# Haunted Tree using Vent Motors



## dionicia (Aug 4, 2007)

Well it took three years of R&D and three redesigns, but I can finally check this bad boy off the list as being done.

There are two LED Fader circuits in the top and bottom and two vent motors. The bottom vent motor makes the skull jaws open and close and the top motor makes the arms of the tree move up and down (counter weights are used to offset the weight of the arms).


----------



## Headless (Sep 4, 2011)

Great job with that. Looks fantastic


----------



## Hauntiholik (May 17, 2006)

Love it! My son also said "that's cool!" when he was peeking over my shoulder instead of doing his homework.


----------



## dionicia (Aug 4, 2007)

Thanks.


----------



## MapThePlanet (Nov 12, 2010)

Very COOL!


----------



## MrGrimm (May 19, 2009)

Awesome! The moaning skull are creepy! Wow!


----------



## Dark Angel 27 (Sep 11, 2008)

freaking amazing! i love this prop!


----------



## IMU (Apr 8, 2009)

Hey, I think I've seen this someplace before ... AWESOME!


----------



## kprimm (Mar 14, 2009)

That is very VERY cool.

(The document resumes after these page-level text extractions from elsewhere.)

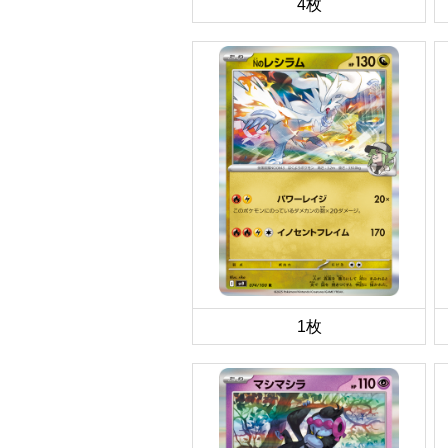
4枚
1枚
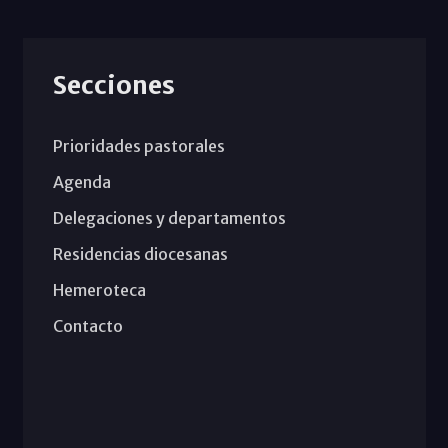
Secciones
Prioridades pastorales
Agenda
Delegaciones y departamentos
Residencias diocesanas
Hemeroteca
Contacto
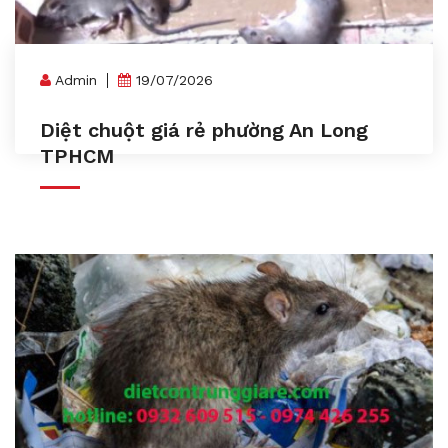
Admin
19/07/2026
Diệt chuột giá rẻ phường An Long
TPHCM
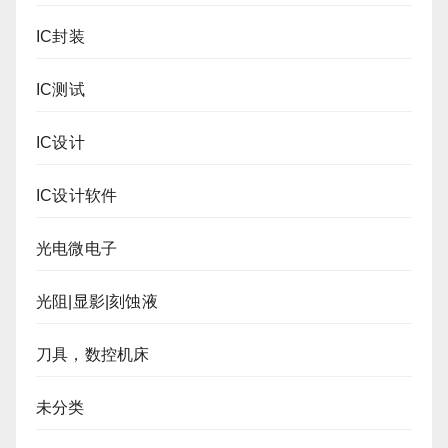
IC封装
IC测试
IC设计
IC设计软件
光电微电子
光阻|显影|刻蚀液
刀具，数控机床
未分类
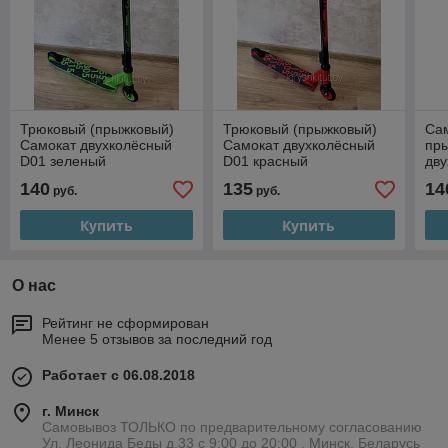
Трюковый (прыжковый)
Трюковый (прыжковый)
Сам
Самокат двухколёсный
Самокат двухколёсный
пр
D01 зеленый
D01 красный
дв
Ал
140
135
14
руб.
руб.
Купить
Купить
О нас
Рейтинг не сформирован
Менее 5 отзывов за последний год
Работает с 06.08.2018
г. Минск
Самовывоз ТОЛЬКО по предварительному согласованию
Ул. Леонида Беды д.33 с 9:00 до 20:00 , Минск, Беларусь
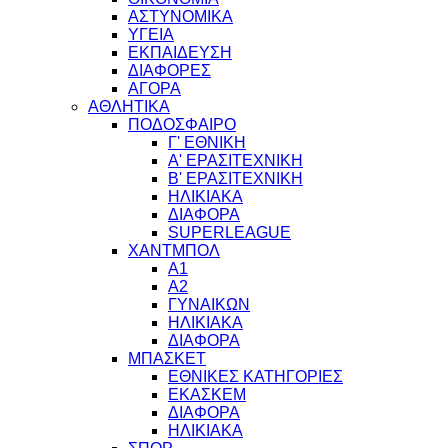
ΑΣΤΥΝΟΜΙΚΑ
ΥΓΕΙΑ
ΕΚΠΑΙΔΕΥΣΗ
ΔΙΑΦΟΡΕΣ
ΑΓΟΡΑ
ΑΘΛΗΤΙΚΑ
ΠΟΔΟΣΦΑΙΡΟ
Γ' ΕΘΝΙΚΗ
Α' ΕΡΑΣΙΤΕΧΝΙΚΗ
Β' ΕΡΑΣΙΤΕΧΝΙΚΗ
ΗΛΙΚΙΑΚΑ
ΔΙΑΦΟΡΑ
SUPERLEAGUE
ΧΑΝΤΜΠΟΛ
Α1
Α2
ΓΥΝΑΙΚΩΝ
ΗΛΙΚΙΑΚΑ
ΔΙΑΦΟΡΑ
ΜΠΑΣΚΕΤ
ΕΘΝΙΚΕΣ ΚΑΤΗΓΟΡΙΕΣ
ΕΚΑΣΚΕΜ
ΔΙΑΦΟΡΑ
ΗΛΙΚΙΑΚΑ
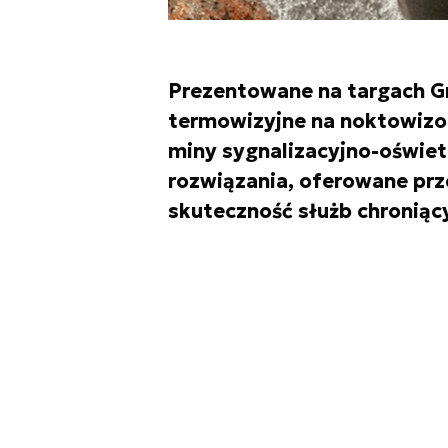
Prezentowane na targach G
termowizyjne na noktowizor
miny sygnalizacyjno-oświet
rozwiązania, oferowane pr
skuteczność służb chroniący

You should be very proud of this work. I can tell you your hard work paid off in spades because that is amazing. I would love to have one in my yard.


----------



## dionicia (Aug 4, 2007)

Thank you everyone.


----------



## HalloweenZombie (Jul 22, 2007)

I like that! A lot!


----------



## RoxyBlue (Oct 6, 2008)

Now you're just gonna have to do a "How I Did It" thread


----------



## dionicia (Aug 4, 2007)

The wiring is a real mess, but I have progress pictures I can post.


----------



## Wildcat (Nov 3, 2007)

Awesome looking tree. The movement is great as well.
Progress pics would be great.


----------



## Zurgh (Dec 21, 2009)

Very nice!


----------



## Allen H (Feb 13, 2010)

wow..you make me think I suck. I have an FCG rig kicking my but and you whip out multiple moving parts and waving tree arms. Great job.


----------



## asterix0 (Nov 5, 2008)

Amazing!

I have a dumb question. What is a vent motor?


----------



## IMU (Apr 8, 2009)

If you check out her Youtube channel ... she has several vlogs of her building the tree mixed in with all her other awesome props! I'm sure she would be willing to show the mechanics when she has some "free" time. 

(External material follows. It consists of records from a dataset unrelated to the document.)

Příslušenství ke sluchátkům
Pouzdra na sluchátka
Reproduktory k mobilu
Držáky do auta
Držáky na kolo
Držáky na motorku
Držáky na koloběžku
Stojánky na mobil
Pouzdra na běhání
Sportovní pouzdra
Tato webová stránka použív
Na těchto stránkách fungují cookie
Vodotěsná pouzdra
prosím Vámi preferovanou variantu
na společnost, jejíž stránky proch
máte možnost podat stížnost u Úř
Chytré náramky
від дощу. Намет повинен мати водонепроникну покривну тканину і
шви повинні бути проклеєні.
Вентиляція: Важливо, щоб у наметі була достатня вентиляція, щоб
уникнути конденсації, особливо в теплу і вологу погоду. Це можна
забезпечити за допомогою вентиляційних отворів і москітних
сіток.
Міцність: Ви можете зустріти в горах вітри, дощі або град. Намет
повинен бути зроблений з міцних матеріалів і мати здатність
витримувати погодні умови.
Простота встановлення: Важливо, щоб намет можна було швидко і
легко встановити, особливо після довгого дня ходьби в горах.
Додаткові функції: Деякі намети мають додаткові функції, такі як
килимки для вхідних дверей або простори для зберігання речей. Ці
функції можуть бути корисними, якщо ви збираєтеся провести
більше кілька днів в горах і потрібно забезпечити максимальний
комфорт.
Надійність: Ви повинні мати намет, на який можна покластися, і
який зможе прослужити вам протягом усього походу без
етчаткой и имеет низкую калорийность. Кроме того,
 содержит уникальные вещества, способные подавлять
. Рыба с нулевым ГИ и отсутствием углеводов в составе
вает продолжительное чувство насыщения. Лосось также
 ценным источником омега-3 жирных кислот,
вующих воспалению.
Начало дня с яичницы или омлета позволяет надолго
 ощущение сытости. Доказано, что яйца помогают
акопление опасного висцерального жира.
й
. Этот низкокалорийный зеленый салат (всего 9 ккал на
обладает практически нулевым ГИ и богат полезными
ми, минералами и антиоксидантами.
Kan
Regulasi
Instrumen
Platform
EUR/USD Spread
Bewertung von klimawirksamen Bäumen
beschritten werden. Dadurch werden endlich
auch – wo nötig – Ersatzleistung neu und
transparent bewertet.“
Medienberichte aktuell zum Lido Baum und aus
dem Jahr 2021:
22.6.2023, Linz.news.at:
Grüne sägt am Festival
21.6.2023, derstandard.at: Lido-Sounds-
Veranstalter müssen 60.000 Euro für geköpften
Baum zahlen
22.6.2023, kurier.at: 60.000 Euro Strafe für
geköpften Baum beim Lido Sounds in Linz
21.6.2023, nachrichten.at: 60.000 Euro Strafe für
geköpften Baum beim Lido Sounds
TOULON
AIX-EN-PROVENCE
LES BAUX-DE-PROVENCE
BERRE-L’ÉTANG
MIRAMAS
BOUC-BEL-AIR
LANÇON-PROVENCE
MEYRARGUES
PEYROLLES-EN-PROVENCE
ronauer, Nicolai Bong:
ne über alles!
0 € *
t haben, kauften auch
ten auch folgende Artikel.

A vent motor is a small 5RPM motor primarily used to move A/C vents in a car's dashboard. Sadly, most places online don't sell them anymore (or are a lot more expensive).


----------



## Volscalkur (Feb 15, 2010)

Sweet! 
That is a really creepy tree! Great job!

Thanks for explaining what a vent motor was *IMU*!
I didn't know either.


----------



## BrainSkillet (Oct 2, 2010)

yeah that's creepy. Great Job. I can imagine how it will look in the dark with some lighting.


----------



## Homer (Sep 28, 2011)

love the tree. That is great. might have to copy


----------



## spideranne (Jul 17, 2006)

Looks awesome! That's going to be great in your yard.


----------



## dionicia (Aug 4, 2007)

With everything that you do Allen, I know it wont be too long and you will get the upper hand on that FCG rig.

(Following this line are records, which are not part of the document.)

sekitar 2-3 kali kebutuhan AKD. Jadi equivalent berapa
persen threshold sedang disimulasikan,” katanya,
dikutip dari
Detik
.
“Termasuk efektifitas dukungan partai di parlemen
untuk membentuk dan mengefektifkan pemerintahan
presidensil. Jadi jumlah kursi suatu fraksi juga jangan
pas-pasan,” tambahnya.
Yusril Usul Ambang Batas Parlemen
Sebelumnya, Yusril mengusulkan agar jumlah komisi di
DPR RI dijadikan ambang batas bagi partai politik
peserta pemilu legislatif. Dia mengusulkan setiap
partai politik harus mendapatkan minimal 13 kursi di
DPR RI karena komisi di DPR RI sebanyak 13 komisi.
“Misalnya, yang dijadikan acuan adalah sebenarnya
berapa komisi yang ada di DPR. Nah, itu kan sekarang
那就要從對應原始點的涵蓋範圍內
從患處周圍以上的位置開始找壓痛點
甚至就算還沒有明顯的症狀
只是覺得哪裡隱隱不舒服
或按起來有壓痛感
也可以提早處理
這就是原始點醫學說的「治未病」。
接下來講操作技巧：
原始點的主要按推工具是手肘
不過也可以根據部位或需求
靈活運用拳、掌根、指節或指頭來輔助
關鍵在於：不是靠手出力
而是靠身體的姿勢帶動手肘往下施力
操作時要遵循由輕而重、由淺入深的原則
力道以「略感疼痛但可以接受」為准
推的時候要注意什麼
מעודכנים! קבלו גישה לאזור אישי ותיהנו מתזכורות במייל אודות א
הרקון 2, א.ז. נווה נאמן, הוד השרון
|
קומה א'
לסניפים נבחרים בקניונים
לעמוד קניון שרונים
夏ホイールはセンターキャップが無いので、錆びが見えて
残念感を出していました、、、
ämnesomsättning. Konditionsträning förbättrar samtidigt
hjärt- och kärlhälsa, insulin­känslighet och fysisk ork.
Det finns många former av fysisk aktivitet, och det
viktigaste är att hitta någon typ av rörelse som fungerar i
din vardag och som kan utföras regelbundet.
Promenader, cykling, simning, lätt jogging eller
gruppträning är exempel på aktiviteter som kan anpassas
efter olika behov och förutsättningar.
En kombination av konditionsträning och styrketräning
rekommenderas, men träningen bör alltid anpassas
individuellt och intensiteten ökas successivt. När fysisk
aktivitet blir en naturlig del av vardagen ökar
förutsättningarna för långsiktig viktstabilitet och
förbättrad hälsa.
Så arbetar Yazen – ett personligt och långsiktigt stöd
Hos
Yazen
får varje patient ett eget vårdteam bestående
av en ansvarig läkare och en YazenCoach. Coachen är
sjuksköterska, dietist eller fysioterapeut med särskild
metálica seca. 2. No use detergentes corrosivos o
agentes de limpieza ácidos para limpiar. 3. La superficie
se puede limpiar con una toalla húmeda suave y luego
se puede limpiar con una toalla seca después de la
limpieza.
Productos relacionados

Let me know if I can help. Sometimes another perspective helps. 



Allen H said:


> wow..you make me think I suck. I have an FCG rig kicking my but and you whip out multiple moving parts and waving tree arms. Great job.


Oh and thank you everyone.


----------



## bfrd22 (Sep 30, 2011)

What an amazing Prop! WOW!


----------



## dionicia (Aug 4, 2007)

Thank you.


----------



## La Strega Nera (Aug 19, 2011)

I love this! Makes me rethink the plain spooky tree I am planning for next year.


----------



## Spooky1 (Aug 25, 2008)

That's down right creepy. Nice job.


----------



## LouieScaredStupid (Oct 10, 2011)

That's amazing. The multiple moaning skulls are such a great effect. I have a lot of learning to do. This is a big inspiration.


----------



## dionicia (Aug 4, 2007)

Once you learn the FCG basics, the possibilities are endless.


----------



## fick209 (Aug 31, 2009)

That is fantastic!!!


----------



## SpankyBaby (Oct 6, 2011)

Awesome job!!!


----------



## dionicia (Aug 4, 2007)

Thank you everyone.


----------